Several children she examined, including a toddler who was panting hoarsely throughout, were “totally fearful but then entirely subdued in her presence”, she added – as opposed to young children in normal circumstances who, though they may be shy at first, “shouldn’t be fearful of a stranger”.

This Dr Sevier took as evidence of trauma, “because [it] is such an unusual behaviour”.

She was prevented from entering the areas where children were locked up to find the ones most in need of medical care, she claimed.

The Independent has contacted US Customs and Border Protection (CBP), USBP’s parent agency, for comment.

The interview was released a day before Donald Trump was due to address a Fourth of July “Salute to America” event in Washington DC, marking the anniversary of the declaration of independence in which the fledgling states asserted that “all men are created equal, that they are endowed by their creator with certain unalienable rights, that among these are life, liberty and the pursuit of happiness”.

People detained after migrating illegally or seeking asylum “are living far better now than where they came from, and in far safer conditions”, the president tweeted on Wednesday. He added: “No matter how good things actually look, even if perfect, the Democrat visitors will act shocked & aghast at how terrible things are. Just Pols.”

Tightening immigration rules and creating a merit-based system was the way to solve the border crisis, Mr Trump said.

In her interview, Dr Sevier recounted a meeting with a 17-year-old girl whose four-month-old son had had diarrhoea for some days, and had soiled his clothes. The girl told her that guards had refused him fresh garments so she scrounged two additional nappies and fashioned them into a tunic for the infant. Underneath it he was sticky and dirty, Dr Sevier said, and covered in fluff from the nappies.
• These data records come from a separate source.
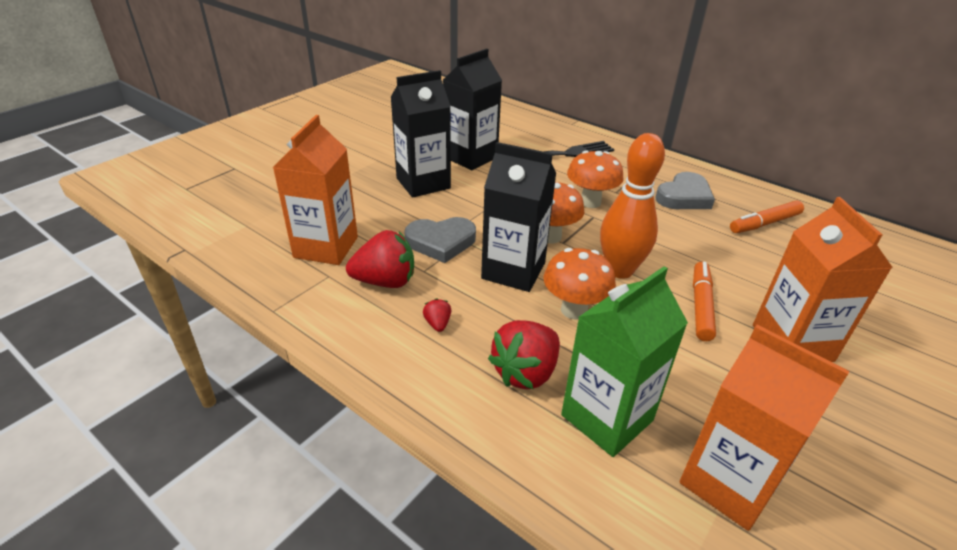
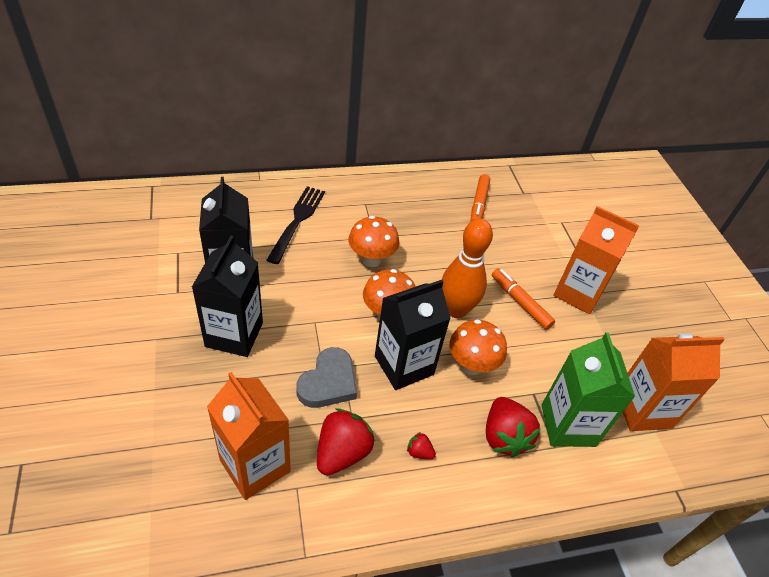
camera: 55 degrees left, 10 degrees up
grey heart [656,172,715,209] -> none

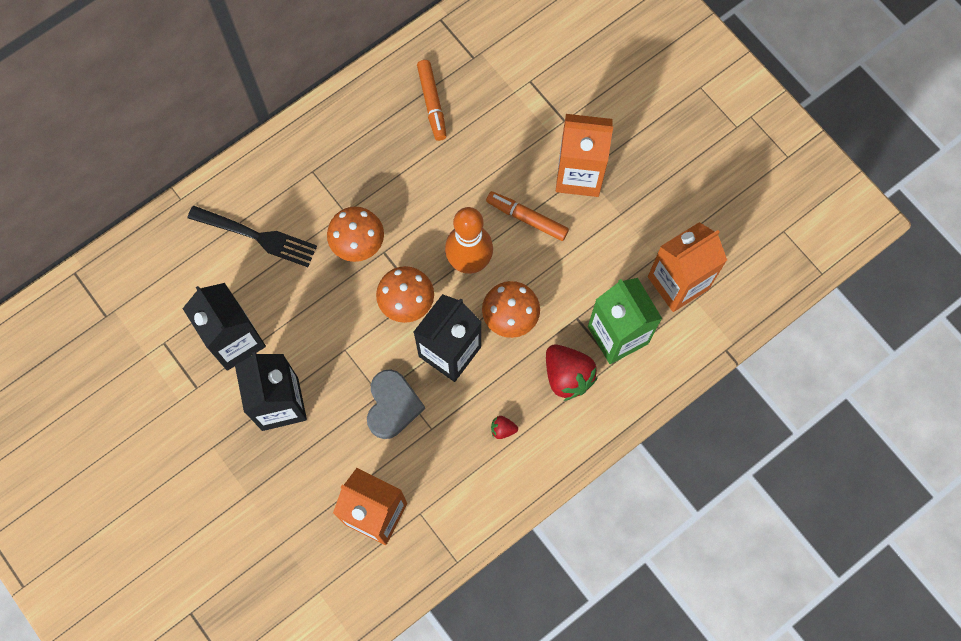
camera: 20 degrees left, 25 degrees up
black fork [267,186,325,264] -> black fork turned 120 degrees clockwise [188,206,317,267]
red strawberry [317,408,375,475] -> none

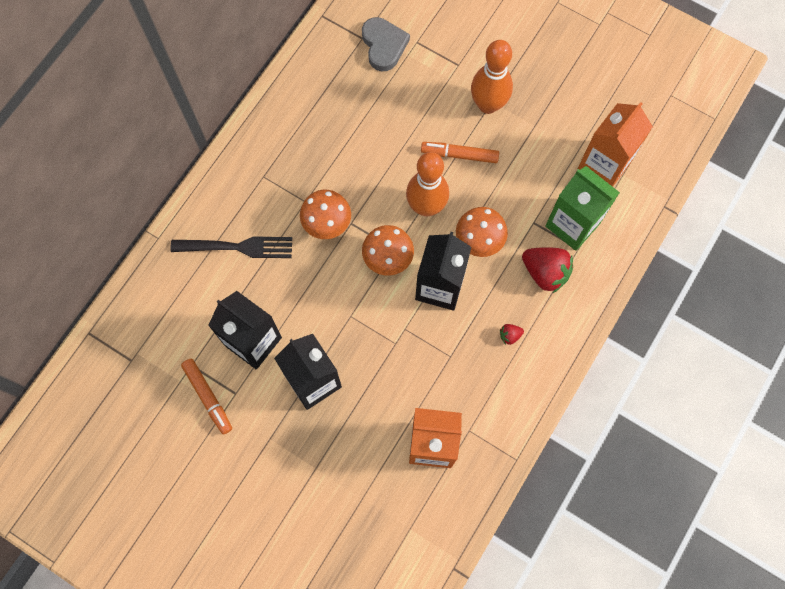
camera: 20 degrees left, 0 degrees up
grey heart [367,369,425,439] -> grey heart moved to [362,17,410,71]
orange marker [417,60,447,141] -> orange marker moved to [181,358,232,434]
orange carton [556,114,613,197] -> orange bowling pin [471,40,513,114]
A 15-month-old baby with a fever had been detained for three weeks and was fed from the same unwashed bottle for several days, Dr Sevier was told, before a guard replaced it. Denying people the chance to clean their baby’s bottle “is unconscionable and could be considered intentional mental and emotional abuse”, she wrote in an official medical declaration shown to The Atlantic.

The revelations, and Mr Trump’s tweets, followed a report by the homeland security watchdog on Tuesday that detailed inhumane conditions at five CBP facilities in the Rio Grande Valley area of Texas. It described overcrowding as “dangerous” and quoted a senior centre manager as calling the situation a “ticking time bomb”.

The office of the inspector general (OIG) found that “at one facility, some single adults were held in standing-room-only conditions for a week” and most were still wearing the clothes they arrived in “days, weeks and even up to a month prior”.

A diet consisting only of processed sausage sandwiches had left some people constipated and in need of medical help, OIG said, while two sites did not provide hot food for children until the week inspectors arrived.

That report came just weeks after OIG investigated centres run by Immigration and Customs Enforcement and ordered urgent improvements after finding makeshift nooses in some cells, plus staff serving spoiled food and wrongly putting people in isolation.

Border officials have struggled with a lack of space and money in the face of a rise in crossings, particularly by families. On Monday, the president signed legislation to provide $4.6bn (£3.7bn) to improve conditions.

After Dr Sevier’s visit, journalists were given a tour of the Ursula facility, where they were shown stacks of clean clothes, toothbrushes, toothpaste and snacks for children, Reuters reported. Unaccompanied children and families are now being released within the 72-hour legal limit, an official told them.